“No.” She squeezed her eyes tight. “God, don’t you realize it would have been worse if I had? If Whitney couldn’t believe I’d be objective, if Simpson even got a whiff that I showed you any degree of preferential treatment, it would have been worse. I couldn’t have moved on the psych profile so fast. Couldn’t have put Feeney on a priority basis to check the trail of the weapon to eliminate probable cause.”
“I hadn’t thought of that,” he said quietly. “I hadn’t thought.” When he laid a hand on her shoulder, she shrugged it off, turned on him with blazing eyes.
“Goddamn it, I told you to bring an attorney. I told you. If Feeney hadn’t hit the right buttons, they could have held you. You’re only out because he did, and the profile didn’t fit.”
He touched her again; she jerked back again. “It appears I didn’t need an attorney. All I needed was you.”
“It doesn’t matter.” She battled control back into place. “It’s done. The fact that you have an unassailable alibi for the time of the murder, and that the gun was an obvious plant shifts the focus away from you.” She felt sick, unbearably tired. “It may not eliminate you completely, but Dr. Mira’s profiles are gold. Nobody overturns her diagnostics. She’s eliminated you, and that carries a lot of weight with the department and the PA.”
“I wasn’t worried about the department or the PA.”
“You should have been.”
“It seems you’ve worried enough for me. I’m very sorry.”
“Forget it.”
“I’ve seen shadows under your eyes too often since I’ve known you.” He traced a thumb along them. “I don’t like being responsible for the ones I see now.”
“I’m responsible for myself.”
“And I had nothing to do with putting your job in jeopardy?”
Damn Feeney, she thought viciously. “I make my own decisions. I pay my own consequences.”
Not this time, he thought. Not alone. “The night after we’d been together, I called. I could see you were worried, but you brushed it off. Feeney told me exactly why you were worried that night. Your angry friend wanted to pay me back for making you unhappy.
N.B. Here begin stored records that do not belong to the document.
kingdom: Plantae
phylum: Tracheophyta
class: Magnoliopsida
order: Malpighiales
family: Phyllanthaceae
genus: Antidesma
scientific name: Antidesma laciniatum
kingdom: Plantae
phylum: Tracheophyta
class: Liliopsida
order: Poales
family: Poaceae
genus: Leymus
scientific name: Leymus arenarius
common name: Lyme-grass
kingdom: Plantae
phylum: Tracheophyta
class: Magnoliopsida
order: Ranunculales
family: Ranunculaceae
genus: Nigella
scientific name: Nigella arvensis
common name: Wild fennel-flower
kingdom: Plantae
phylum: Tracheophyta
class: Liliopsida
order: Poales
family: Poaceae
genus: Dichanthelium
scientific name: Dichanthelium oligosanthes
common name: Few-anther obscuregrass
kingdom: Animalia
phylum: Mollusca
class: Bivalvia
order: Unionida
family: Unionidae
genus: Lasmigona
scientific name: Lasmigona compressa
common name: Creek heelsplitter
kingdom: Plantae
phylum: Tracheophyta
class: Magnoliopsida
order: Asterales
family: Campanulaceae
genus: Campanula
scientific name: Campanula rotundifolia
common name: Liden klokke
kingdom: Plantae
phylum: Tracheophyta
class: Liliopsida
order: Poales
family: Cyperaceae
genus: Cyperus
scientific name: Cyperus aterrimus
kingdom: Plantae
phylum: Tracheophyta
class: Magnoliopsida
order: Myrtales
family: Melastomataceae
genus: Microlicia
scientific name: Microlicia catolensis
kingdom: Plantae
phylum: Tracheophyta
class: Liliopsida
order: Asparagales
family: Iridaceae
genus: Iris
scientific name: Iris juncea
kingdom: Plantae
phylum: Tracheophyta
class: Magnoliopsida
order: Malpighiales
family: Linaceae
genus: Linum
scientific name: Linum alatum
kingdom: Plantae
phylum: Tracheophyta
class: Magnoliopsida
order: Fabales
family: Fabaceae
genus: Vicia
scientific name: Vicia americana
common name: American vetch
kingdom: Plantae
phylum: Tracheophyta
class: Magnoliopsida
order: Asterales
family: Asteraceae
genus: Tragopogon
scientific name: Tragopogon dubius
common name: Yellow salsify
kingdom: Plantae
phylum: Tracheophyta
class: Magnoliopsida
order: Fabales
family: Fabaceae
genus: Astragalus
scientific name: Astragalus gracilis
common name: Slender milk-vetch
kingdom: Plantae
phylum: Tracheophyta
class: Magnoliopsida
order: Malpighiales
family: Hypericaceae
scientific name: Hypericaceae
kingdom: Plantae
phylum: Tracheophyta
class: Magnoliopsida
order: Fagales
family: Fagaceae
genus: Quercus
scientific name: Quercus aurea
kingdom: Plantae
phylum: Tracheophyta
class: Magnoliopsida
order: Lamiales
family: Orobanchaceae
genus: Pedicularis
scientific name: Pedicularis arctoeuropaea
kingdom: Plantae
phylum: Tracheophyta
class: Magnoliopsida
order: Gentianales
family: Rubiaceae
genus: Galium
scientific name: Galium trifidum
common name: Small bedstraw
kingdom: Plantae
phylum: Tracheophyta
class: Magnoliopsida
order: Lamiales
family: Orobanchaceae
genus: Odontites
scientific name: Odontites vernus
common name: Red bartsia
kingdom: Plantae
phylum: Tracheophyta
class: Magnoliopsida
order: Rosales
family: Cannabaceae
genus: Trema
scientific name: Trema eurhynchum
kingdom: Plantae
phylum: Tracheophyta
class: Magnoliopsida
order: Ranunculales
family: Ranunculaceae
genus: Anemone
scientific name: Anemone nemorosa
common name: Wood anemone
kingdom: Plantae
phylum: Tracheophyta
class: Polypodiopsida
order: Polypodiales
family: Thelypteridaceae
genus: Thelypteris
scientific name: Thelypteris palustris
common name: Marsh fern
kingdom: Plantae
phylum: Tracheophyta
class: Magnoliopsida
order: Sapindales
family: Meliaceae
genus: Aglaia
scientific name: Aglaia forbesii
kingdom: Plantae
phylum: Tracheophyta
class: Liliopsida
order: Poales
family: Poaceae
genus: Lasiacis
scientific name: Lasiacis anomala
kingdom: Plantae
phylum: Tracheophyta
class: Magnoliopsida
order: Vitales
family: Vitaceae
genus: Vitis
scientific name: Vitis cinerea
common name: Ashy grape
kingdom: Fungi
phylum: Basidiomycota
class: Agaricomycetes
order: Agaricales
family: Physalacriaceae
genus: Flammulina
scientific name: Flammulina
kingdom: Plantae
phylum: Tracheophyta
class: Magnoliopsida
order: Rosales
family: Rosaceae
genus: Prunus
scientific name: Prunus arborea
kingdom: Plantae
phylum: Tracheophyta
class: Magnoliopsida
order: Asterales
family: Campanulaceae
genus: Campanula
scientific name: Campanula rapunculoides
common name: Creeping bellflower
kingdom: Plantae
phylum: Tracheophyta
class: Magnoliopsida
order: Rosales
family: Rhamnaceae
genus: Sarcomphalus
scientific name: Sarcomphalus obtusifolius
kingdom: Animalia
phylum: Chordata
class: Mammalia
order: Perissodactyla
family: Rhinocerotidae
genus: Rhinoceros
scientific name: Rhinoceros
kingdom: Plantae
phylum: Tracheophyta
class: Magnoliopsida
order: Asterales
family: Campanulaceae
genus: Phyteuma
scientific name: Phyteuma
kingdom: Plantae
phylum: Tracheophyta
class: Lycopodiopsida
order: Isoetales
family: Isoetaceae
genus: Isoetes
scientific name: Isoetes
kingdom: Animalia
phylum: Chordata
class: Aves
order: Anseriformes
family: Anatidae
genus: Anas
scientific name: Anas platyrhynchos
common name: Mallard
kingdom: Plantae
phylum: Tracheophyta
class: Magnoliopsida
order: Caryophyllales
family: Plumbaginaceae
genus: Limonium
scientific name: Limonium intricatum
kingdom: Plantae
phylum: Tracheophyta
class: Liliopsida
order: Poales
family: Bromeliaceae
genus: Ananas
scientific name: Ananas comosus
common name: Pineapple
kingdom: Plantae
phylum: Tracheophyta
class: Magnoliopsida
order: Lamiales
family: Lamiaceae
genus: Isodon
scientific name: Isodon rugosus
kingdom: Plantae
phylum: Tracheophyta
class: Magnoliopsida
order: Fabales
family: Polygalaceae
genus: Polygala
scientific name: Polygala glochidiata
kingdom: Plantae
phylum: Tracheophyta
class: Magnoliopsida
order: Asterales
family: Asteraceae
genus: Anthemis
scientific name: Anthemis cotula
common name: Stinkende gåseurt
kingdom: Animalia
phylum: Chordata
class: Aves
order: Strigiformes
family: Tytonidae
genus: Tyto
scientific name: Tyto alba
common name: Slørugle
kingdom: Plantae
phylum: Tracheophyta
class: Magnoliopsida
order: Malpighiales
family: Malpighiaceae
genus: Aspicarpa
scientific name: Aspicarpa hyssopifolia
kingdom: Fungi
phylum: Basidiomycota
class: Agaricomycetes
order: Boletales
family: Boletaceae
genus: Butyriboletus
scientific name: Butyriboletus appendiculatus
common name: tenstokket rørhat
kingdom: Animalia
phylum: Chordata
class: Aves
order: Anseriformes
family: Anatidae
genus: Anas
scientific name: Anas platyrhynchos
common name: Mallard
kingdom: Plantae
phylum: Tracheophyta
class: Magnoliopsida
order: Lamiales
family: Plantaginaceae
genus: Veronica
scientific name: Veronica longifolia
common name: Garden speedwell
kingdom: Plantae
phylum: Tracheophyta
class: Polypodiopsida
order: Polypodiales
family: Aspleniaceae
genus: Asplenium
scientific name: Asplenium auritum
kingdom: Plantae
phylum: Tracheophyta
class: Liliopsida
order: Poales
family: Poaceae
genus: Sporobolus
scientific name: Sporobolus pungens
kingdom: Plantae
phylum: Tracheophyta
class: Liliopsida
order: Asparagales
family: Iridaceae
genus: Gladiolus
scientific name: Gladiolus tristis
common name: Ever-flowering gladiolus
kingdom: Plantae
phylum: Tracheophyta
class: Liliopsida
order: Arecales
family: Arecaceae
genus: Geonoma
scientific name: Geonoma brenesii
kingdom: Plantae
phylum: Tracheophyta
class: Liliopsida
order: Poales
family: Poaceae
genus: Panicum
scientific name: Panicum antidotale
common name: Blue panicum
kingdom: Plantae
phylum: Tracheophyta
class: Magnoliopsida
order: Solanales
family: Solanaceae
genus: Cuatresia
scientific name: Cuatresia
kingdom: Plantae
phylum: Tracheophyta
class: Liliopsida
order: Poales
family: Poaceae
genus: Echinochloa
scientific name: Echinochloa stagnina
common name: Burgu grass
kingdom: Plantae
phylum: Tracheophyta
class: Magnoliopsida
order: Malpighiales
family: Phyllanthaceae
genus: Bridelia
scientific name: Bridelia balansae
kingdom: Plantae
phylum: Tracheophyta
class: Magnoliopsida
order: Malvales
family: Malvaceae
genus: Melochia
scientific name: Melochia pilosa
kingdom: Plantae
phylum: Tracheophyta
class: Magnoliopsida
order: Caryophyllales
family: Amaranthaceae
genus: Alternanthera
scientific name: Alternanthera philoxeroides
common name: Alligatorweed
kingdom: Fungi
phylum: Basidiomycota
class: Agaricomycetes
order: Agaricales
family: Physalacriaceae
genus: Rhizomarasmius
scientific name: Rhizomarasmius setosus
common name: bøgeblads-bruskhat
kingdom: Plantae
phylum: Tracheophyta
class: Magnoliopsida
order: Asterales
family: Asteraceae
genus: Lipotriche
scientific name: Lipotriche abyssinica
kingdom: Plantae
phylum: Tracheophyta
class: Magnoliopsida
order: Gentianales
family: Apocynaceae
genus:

He did.”
“Feeney had no right—”
“Perhaps not. He wouldn’t have had to if you’d confided in me.” He took both her arms to stop her quick movement. “Don’t turn away from me,” he warned, his voice low. “You’re good at shutting people out, Eve. But it won’t work with me.”
“What did you expect, that I’d come crying to you? ‘Roarke, you seduced me, and now I’m in trouble. Help.’ The hell with that, you didn’t seduce me. I went to bed with you because I wanted to. Wanted to enough that I didn’t think about ethics. I got slammed for it, and I’m handling it. I don’t need help.”
“Don’t want it, certainly.”
“Don’t need it.” She wouldn’t humiliate herself by struggling away now, but stood passive. “The commander’s satisfied that you’re not involved in the murders. You’re clear, so other than what the department will officially term an error in judgment on my part, so am I. If I’d been wrong about you, it’d be different.”
“If you’d been wrong about me, it would have cost you your badge.”
“Yes. I’d have lost my badge. I’d have lost everything. I’d have deserved to. But it didn’t happen, so it’s over. Move on.”
“Do you really think I’m going to walk away?”
It weakened her, that soft, gentle lilt that came into his voice. “I can’t afford you, Roarke. I can’t afford to get involved.”
He stepped forward, laid his hands on the back of the couch, caged her in. “I can’t afford you, either. It doesn’t seem to matter.”
“Look—”
“I’m sorry I hurt you,” he murmured. “Very sorry that I didn’t trust you, then accused you of not trusting me.”
“I didn’t expect you to think any differently. To act any differently.”
That stung more than the blow to the face. “No. I’m sorry for that, too. You risked a great deal for me. Why?”
There were no easy answers. “I believed you.”
He pressed his lips to her brow. “Thank you.”